**DESCRIPTION OF THE TASK**
From the data below, extract each line that contains the string "center". Uppercase and lowercase letters count as different.

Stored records

◇ ◇ ◇ ◇

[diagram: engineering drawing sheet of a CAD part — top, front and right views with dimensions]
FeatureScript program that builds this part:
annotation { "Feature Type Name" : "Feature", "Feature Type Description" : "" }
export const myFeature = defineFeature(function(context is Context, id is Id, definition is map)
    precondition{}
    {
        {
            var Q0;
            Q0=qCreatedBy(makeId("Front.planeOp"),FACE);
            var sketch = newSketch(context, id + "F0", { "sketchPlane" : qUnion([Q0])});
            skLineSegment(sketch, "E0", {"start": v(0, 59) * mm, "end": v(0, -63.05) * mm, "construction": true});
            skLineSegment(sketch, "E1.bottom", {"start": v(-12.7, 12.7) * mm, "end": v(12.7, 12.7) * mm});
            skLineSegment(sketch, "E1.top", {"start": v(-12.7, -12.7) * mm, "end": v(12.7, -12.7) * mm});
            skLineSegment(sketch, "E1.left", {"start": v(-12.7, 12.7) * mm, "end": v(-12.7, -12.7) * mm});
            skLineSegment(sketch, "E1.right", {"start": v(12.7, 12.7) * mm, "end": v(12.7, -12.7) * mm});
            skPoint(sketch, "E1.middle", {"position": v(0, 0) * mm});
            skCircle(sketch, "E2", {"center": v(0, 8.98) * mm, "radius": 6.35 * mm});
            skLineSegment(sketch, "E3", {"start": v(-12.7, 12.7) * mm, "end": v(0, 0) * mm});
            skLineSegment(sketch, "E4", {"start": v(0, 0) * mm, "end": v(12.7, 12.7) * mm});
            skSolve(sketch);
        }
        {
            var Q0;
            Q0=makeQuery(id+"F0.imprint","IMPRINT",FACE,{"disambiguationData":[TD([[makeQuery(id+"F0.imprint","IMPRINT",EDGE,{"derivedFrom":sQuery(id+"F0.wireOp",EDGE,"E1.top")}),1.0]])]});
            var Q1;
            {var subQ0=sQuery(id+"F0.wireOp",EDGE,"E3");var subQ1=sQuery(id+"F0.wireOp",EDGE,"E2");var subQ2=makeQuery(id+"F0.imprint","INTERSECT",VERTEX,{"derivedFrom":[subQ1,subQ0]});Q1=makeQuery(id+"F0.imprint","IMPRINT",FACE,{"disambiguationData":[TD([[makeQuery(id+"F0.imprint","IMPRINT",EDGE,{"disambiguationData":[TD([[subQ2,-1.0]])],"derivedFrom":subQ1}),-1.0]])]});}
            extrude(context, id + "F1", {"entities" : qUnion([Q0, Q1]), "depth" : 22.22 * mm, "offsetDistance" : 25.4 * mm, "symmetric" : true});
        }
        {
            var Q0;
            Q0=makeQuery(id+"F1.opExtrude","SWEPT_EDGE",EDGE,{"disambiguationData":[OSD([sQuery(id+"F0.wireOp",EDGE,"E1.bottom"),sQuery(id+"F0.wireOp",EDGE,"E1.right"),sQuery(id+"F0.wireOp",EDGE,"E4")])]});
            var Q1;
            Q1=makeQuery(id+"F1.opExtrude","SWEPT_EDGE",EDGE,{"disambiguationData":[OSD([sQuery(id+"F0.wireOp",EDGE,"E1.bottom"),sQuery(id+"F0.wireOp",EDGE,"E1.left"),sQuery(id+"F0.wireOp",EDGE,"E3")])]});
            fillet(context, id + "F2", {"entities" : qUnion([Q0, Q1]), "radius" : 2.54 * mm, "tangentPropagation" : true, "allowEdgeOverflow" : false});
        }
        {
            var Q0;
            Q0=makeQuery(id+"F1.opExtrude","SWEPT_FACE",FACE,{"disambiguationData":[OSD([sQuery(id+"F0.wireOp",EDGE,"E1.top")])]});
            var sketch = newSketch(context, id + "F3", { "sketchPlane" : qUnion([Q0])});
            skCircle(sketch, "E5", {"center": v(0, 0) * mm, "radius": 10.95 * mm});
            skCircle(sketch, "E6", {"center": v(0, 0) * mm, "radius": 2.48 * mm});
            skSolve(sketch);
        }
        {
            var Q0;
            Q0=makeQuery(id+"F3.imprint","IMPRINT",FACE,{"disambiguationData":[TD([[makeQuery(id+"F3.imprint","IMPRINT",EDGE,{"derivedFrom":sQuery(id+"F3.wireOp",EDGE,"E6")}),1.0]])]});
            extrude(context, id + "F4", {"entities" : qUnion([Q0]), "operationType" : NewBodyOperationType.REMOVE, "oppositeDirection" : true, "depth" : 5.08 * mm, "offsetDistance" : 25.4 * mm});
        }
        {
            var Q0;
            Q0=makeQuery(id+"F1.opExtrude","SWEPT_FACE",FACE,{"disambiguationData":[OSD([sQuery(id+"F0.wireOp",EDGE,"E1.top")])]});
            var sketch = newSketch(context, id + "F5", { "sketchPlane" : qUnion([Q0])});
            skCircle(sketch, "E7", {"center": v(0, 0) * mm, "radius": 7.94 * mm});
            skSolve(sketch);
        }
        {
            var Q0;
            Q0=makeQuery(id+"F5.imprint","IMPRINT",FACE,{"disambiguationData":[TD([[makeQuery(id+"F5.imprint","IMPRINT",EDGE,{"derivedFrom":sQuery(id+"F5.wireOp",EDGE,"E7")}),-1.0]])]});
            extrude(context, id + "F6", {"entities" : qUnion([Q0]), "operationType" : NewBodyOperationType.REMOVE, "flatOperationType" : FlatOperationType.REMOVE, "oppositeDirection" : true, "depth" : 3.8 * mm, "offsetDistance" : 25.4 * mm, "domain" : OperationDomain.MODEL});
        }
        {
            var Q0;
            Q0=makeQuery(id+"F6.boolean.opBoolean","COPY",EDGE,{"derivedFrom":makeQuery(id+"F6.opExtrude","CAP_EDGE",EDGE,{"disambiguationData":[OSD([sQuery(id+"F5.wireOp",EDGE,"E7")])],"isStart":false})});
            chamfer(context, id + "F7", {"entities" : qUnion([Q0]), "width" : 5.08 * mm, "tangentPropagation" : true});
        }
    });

◇ ◇ ◇ ◇

**RESPONSE TO THIS TASK**
            skCircle(sketch, "E2", {"center": v(0, 8.98) * mm, "radius": 6.35 * mm});
            skCircle(sketch, "E5", {"center": v(0, 0) * mm, "radius": 10.95 * mm});
            skCircle(sketch, "E6", {"center": v(0, 0) * mm, "radius": 2.48 * mm});
            skCircle(sketch, "E7", {"center": v(0, 0) * mm, "radius": 7.94 * mm});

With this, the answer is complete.